Am Dienstag konnten die Teilnehmenden beim Herstellen eines Fliesen-Mosaiks ihre Kreativität und handwerklichen Fähigkeiten unter Beweis stellen. Am Nachmittag war die längste Hängebrücke Deutschlands, die Geierlaybrücke, das nächste Ausflugsziel. Nach einer kurzen Wanderung erreichte die Gruppe die über 360 Meter lange Brücke, von der aus alle eine atemberaubende Aussicht genießen durften. Zurück am Haus Effata freuten sich sowohl Kinder als das Team auf selbstbelegte Flammkuchen aus dem Pizzaofen.

Der nächste Tag startete mit einem großen Geburtstags-Frühstück und einen Ausflug an den Erbeskopf. Dort bot das weitläufige Gelände die perfekte Möglichkeit für ausgiebige Geländespiele. Außerdem stellte die dortige Sommerrodelbahn ein weiteres Highlight für alle Kinder dar. Am Nachmittag gar es zurück am Haus frisch gebackene Waffeln, ein Fußballturnier und eine anschließende Abkühlung im Pool im Garten. Zum Abschluss des Tages wurden an der Feuerschale neue Grillmeister geboren und ein Kinoabend mit Popcorn rundete das Programm ab.
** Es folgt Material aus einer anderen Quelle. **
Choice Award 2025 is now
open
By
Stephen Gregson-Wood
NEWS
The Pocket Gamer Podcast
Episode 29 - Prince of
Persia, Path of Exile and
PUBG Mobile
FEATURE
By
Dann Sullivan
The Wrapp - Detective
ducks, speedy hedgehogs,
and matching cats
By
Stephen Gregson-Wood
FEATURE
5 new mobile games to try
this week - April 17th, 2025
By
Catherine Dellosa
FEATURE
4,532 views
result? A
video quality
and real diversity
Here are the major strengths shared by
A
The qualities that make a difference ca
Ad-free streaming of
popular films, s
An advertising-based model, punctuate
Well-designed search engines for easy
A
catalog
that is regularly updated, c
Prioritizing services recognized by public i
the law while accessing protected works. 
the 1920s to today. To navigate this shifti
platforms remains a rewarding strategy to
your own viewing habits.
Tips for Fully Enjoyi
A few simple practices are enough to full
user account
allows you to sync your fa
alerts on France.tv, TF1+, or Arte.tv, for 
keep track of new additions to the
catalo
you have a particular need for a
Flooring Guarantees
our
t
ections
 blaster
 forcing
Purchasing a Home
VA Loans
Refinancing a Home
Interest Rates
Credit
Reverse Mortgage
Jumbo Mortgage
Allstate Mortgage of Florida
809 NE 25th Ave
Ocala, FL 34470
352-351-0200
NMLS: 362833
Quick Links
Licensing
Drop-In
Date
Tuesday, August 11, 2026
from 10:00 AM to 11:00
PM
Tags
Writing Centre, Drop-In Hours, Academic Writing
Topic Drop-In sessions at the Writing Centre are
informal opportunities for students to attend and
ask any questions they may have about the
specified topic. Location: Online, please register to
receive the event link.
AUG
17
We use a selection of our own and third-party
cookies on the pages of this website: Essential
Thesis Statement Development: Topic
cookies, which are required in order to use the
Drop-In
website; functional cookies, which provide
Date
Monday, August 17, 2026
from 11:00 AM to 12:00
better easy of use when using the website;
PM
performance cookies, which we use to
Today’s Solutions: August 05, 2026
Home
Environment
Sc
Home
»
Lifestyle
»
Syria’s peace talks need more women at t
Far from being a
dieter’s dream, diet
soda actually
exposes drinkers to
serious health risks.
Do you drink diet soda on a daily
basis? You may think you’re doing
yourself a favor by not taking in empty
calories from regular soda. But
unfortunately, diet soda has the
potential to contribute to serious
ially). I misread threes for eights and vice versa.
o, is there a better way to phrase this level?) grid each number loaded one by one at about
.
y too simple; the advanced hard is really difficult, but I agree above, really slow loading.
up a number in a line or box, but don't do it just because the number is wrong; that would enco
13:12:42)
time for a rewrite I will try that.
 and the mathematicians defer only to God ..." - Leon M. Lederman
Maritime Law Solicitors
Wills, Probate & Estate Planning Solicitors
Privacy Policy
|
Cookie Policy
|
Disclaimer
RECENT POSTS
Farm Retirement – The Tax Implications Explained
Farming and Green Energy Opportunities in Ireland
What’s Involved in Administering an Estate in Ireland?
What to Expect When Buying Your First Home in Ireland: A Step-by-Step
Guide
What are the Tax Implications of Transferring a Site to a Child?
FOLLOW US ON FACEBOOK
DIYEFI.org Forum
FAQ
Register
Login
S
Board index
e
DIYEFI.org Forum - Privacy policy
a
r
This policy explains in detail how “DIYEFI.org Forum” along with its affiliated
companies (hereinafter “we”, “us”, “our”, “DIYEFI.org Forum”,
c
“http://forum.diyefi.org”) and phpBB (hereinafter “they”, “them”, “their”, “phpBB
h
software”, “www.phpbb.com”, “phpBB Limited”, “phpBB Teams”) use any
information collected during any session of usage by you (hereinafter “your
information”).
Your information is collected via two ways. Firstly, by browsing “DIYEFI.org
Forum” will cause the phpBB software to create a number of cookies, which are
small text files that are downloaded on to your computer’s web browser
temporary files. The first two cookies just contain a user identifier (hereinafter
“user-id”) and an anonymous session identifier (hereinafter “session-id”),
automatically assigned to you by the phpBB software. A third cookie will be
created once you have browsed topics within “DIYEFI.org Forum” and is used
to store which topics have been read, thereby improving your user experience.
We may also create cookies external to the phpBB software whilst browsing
Am letzten Tag der Kinderfreizeit besuchte die Gruppe das Römerbergwerk Meurin. Hier konnte nicht nur viel über die Vulkane, die Römer und ihr Bergwerk gelernt, sondern auch an abwechslungsreichen Mitmachstationen ganz viel selbst ausprobiert werden. So konnten die Kinder Korn mahlen, Marmor sägen, Holz drechseln, Lasten transportieren und mit Pfeil und Bogen schießen wie die alten Römer. Am Abend wurde die Freizeit mit einem Abschlussabend mit vielen Spielen und einem Lagerfeuer ausgeklungen.

Natürlich gehört zu dem ganzen Spaß auch ein wenig Arbeit, so dass alle mal beim Kochen oder Putzen mit anpacken musste. Bei der Abschlussrunde am letzten Abend lautete dann das Fazit der Kinder: „Endlich habe ich das mit dem Putzen gelernt“ oder „Jetzt kann auch Kartoffeln schälen“ und „richtig Äpfel schneiden“. Daneben hieß es einstimmig: „Die Zeit ging viel zu schnell rum und wir wollen nächstes Jahr wieder mitfahren“.

Freitags musste dann wieder alle Koffer gepackt. Nachdem das Haus geputzt, das Material verpackt und die Autos beladen wurden, ging es mit vielen müden, aber auch sehr glücklichen Menschen zurück nach Eppertshausen, wo die Gruppe von den Eltern herzlich in Empfang genommen wurden.

Trotzdem war in diesem Jahr nicht alles wie immer. So wurde im Vorfeld der Freizeit ein detailliertes Hygienekonzept auf Grundlage der aktuellen Corona-Bekämpfungsverordnungen ausgearbeitet und umgesetzt. Dazu gehört unter anderem ein regelmäßiges Testen. Vor der Abfahrt wurde bereits die gesamte Gruppe vom DRK in Eppertshausen getestet. An dieser Stellen dankt die Kolpingsfamilie Eppertshausen dem gesamten Team des DRK für die bereitwillige Unterstützung! Dadurch konnten die Kinder in ihrer ersten Ferienwoche die Corona-Pandemie zeitweise vergessen und eine unbeschwerte Zeit voller Spiele, Spaß und Abenteuer erleben. Für manche war es der einzige Urlaub des Sommers oder sogar der erste Urlaub ihres Lebens.